The enteroendocrine system is the primary sensor of ingested nutrients and is responsible for secreting an array of gut hormones, which modulate multiple physiological responses including gastrointestinal motility and secretion, glucose homeostasis, and appetite. This Review provides an up-to-date synopsis of the molecular mechanisms underlying enteroendocrine nutrient sensing and highlights our current understanding of the neuro-hormonal regulation of gut hormone secretion, including the interaction between the enteroendocrine system and the enteric nervous system. It is hoped that a deeper understanding of how these systems collectively regulate postprandial physiology will further facilitate the development of novel therapeutic strategies.

Figure 3. Neuroendocrine crosstalk in the gut.

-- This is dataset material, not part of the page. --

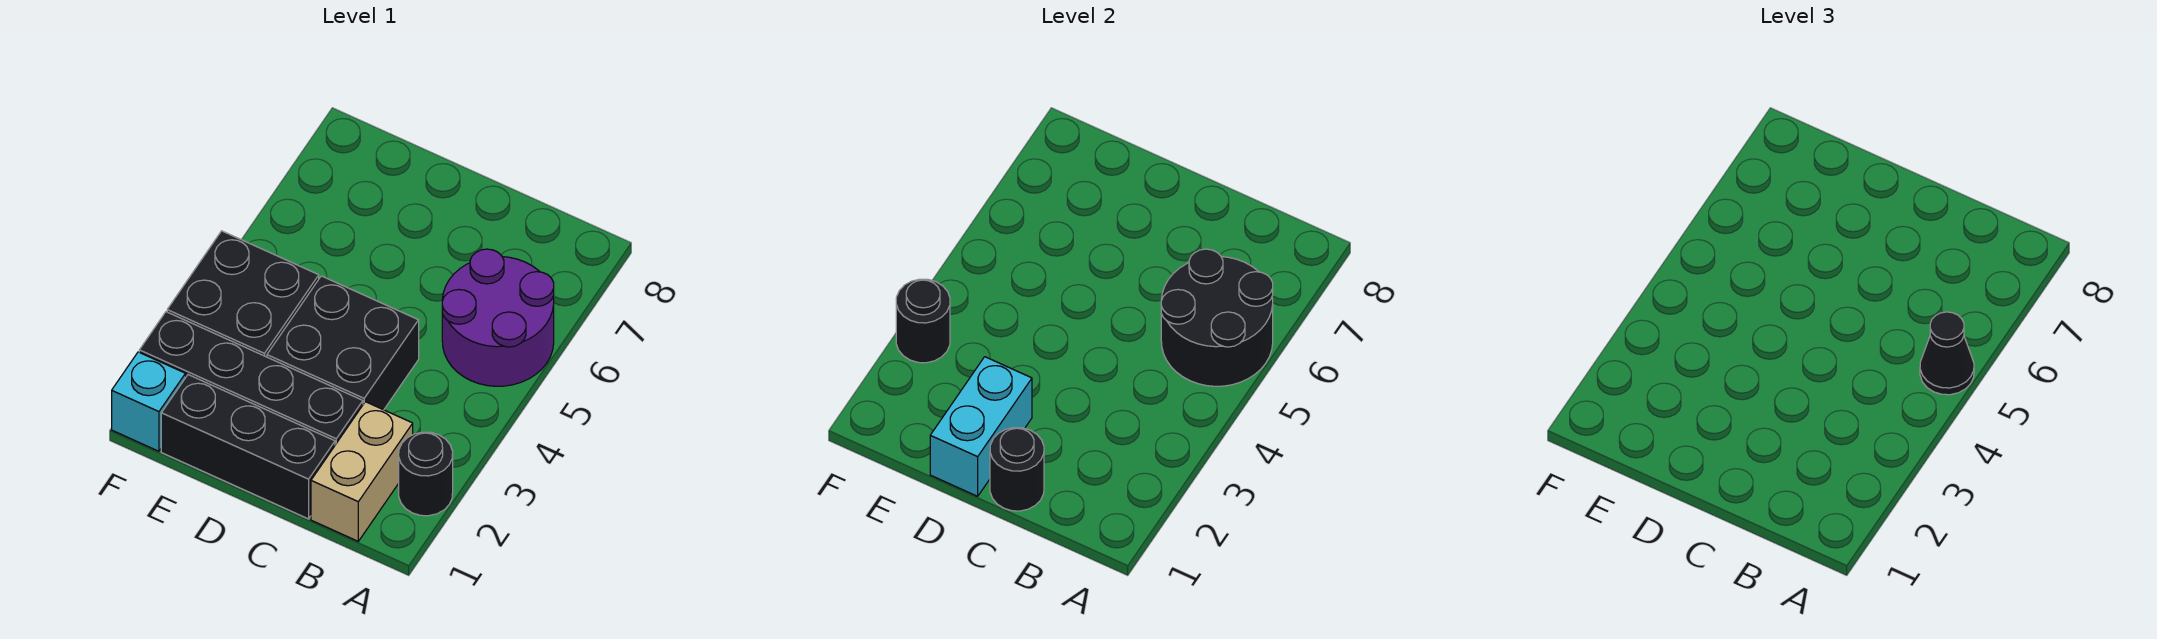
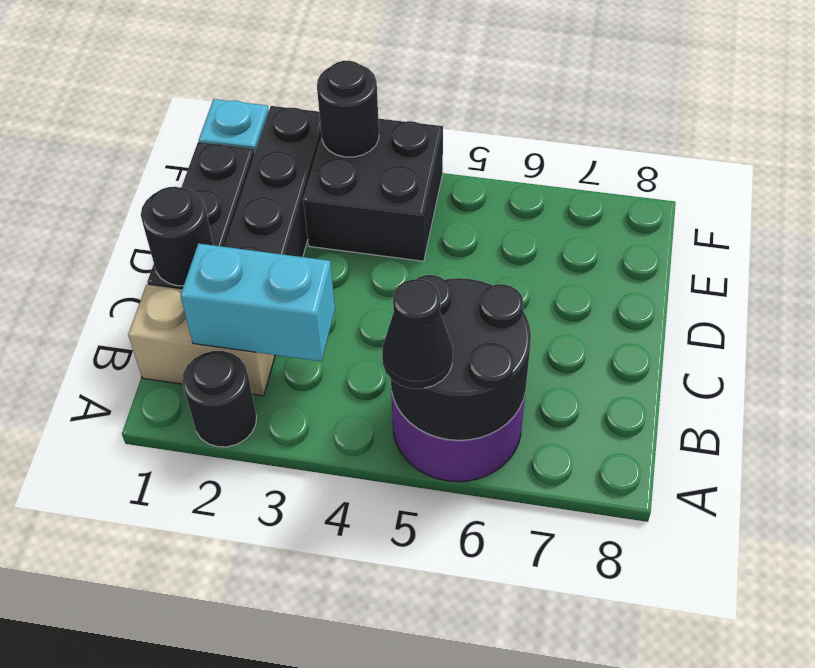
black 2x2 brick [267,276,419,410] -> none
cyan 1x2 brick [930,357,1032,496] -> cyan 1x2 brick moved to [180,243,335,361]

The secretion of gut hormones from EECs is stimulated by the sensing of luminal factors (i), (e.g., nutrients, bile acids, microbial products) predominantly via apical GPRCs (G_q/G_s) and transporters. Gut hormones secreted into the subepithelial space mediate their local and systemic effects via a number of signaling pathways. These include absorption into the circulation to act in the classical (ii) endocrine manner; (iii) paracrine signaling involving activation of surface receptors (e.g. NPY1R on enterocytes; SSTR5 on L cells; immunoglobulin-like domain containing receptor 1 [ILDR1] on I cells) on the basolateral surface of neighboring enterocytes and/or other EECs (iv); and activation of GPCRs (e.g. GLP1R, NPY2R, CCK1R) on vagal afferents (v) to relay information centrally, or on enteric neurons to modulate intestinal function. Enteric neurons are also capable of sensing certain absorbed nutrients directly (vi). For example, subsets of enteric neurons express the SCFA receptor FFAR3. In turn, the ENS fine-tunes the function of EECs (vii), as evident from their expression of a number of neuropeptide receptors (e.g., galanin receptor [GALR1], bombesin receptors [BB2R], vasoactive intestinal peptide receptor 1 [VPAC1R]).

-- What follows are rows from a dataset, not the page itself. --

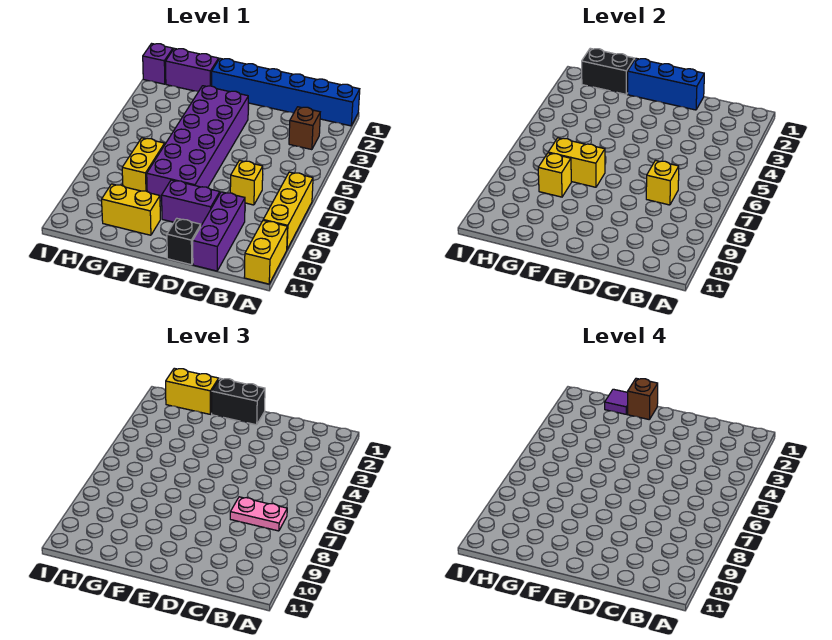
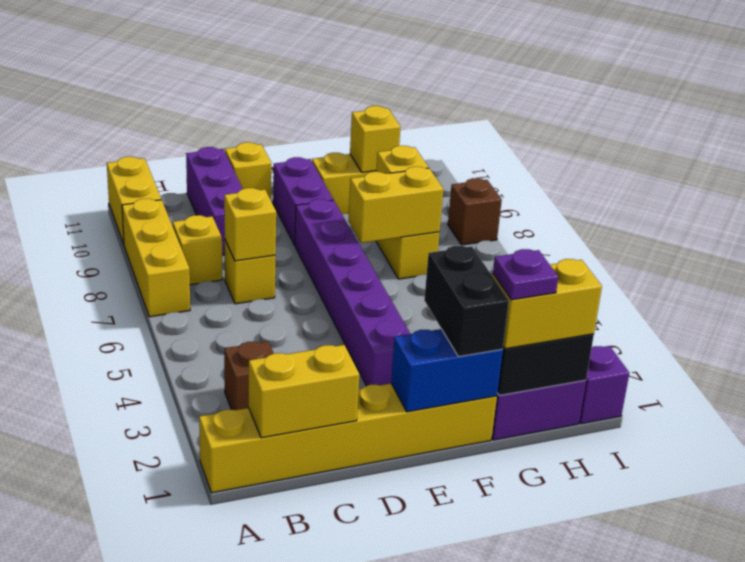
blue 1x6 brick [212,58,360,126] -> yellow 1x6 brick [199,383,497,493]
none -> yellow 1x2 brick [249,345,359,438]
pink 1x2 plate [230,497,287,531] -> none
none -> yellow 1x1 brick [173,215,222,285]
blue 1x3 brick [628,58,704,110] -> blue 1x2 brick [391,329,503,412]
purple 1x2 brick [162,180,220,225] -> purple 1x2 brick turned to [273,157,333,245]
black 1x1 brick [167,218,201,265] -> yellow 1x1 brick [225,142,271,200]
black 1x2 brick [212,378,265,425] -> black 1x2 brick turned to [424,246,509,357]
purple 2x6 brick [147,86,248,201] -> purple 1x6 brick [295,199,410,386]
brown 1x1 brick [628,378,658,420] -> brown 1x1 brick moved to [448,178,502,245]
purple 1x1 tile [605,389,628,414] -> purple 1x1 plate [493,249,558,300]
none -> yellow 1x1 brick [350,106,401,172]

Figure 2. Glucose, fat, and amino acid sensing by EECs.

(A) Glucose sensing by EECs involves a number of mechanisms. A critical component of glucose sensing in the gut is Na⁺-coupled glucose uptake by SGLT1, which generates small currents that trigger depolarization and voltage-gated Ca²⁺ entry. Glucose metabolism, involving glucokinase and the closure of ATP-sensitive (K_ATP) channels, and basolateral/plasma glucose concentration may also play a role in glucose-stimulated gut hormone release. (B) There are several pathways by which fatty acids and amino acids are sensed by EECs. Fatty acids activate nutrient-sensing GPCRs, which include FFAR1 (GPR40) and FFAR4 (GPR120) for MCFAs and LCFAs and FFAR2 (GPR43) for SCFAs, leading to an increase in intracellular Ca²⁺. Activation of GPR119 by oleoylethanolamide and monoacylglycerols stimulates gut hormone secretion via an increase in intracellular cAMP. Similarly, amino acids and oligopeptides can also activate GPCRs such as the CaSR. In addition, electrogenic uptake of certain amino acids and dipeptides and tripeptides can also trigger membrane depolarization and gut hormone release.

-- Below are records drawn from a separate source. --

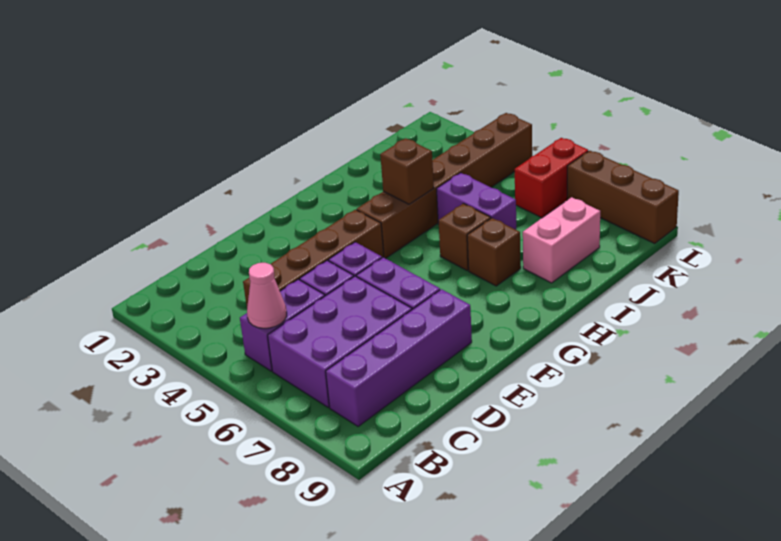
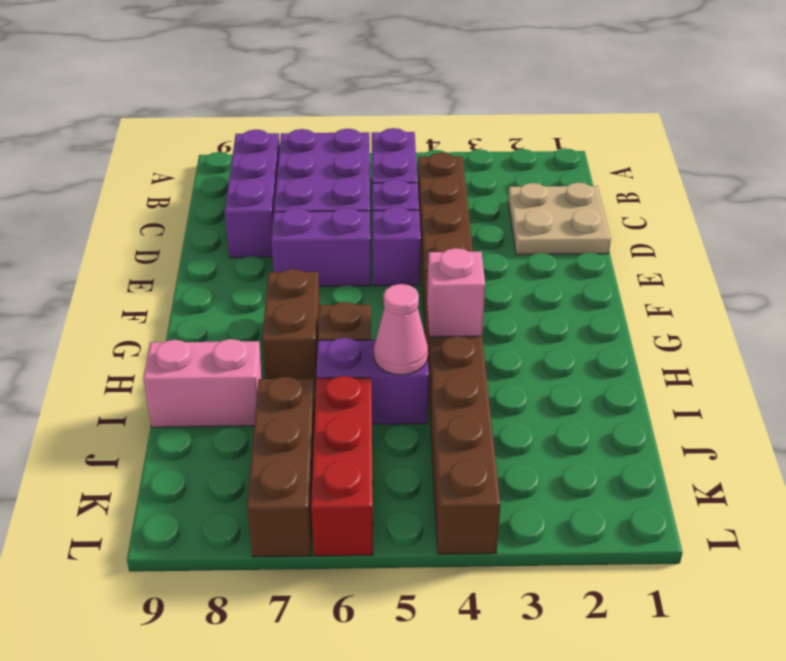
pink 1x1 cone [247,263,287,328] -> pink 1x1 cone moved to [374,284,428,375]
purple 1x4 brick [326,289,472,426] -> purple 1x3 brick [225,130,280,258]
none -> tan 2x2 plate [508,183,611,255]
brown 1x1 brick [380,138,434,204] -> pink 1x1 brick [427,248,485,337]
brown 1x1 brick [467,218,521,286] -> brown 1x2 brick [262,269,320,387]
pink 1x2 brick [523,197,600,283] -> pink 1x2 brick turned to [143,339,263,427]
red 1x2 brick [515,138,588,218] -> red 1x3 brick [311,376,373,556]
brown 1x3 brick [567,151,679,243] -> brown 1x3 brick turned to [247,377,315,557]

Figure 1. Nutrient sensing by the enteroendocrine system.

Ingested food is digested into its nutrient components in the lumen of the small intestine. The small intestinal epithelium is arranged in villi containing, among other cell types, absorptive enterocytes and EECs. The presence of nutrients in the gut lumen stimulates EECs and triggers the secretion of gut hormones, which orchestrate the body’s postprandial response. Gut hormones modulate multiple physiological processes including gastrointestinal secretion and motility, insulin release, and satiety.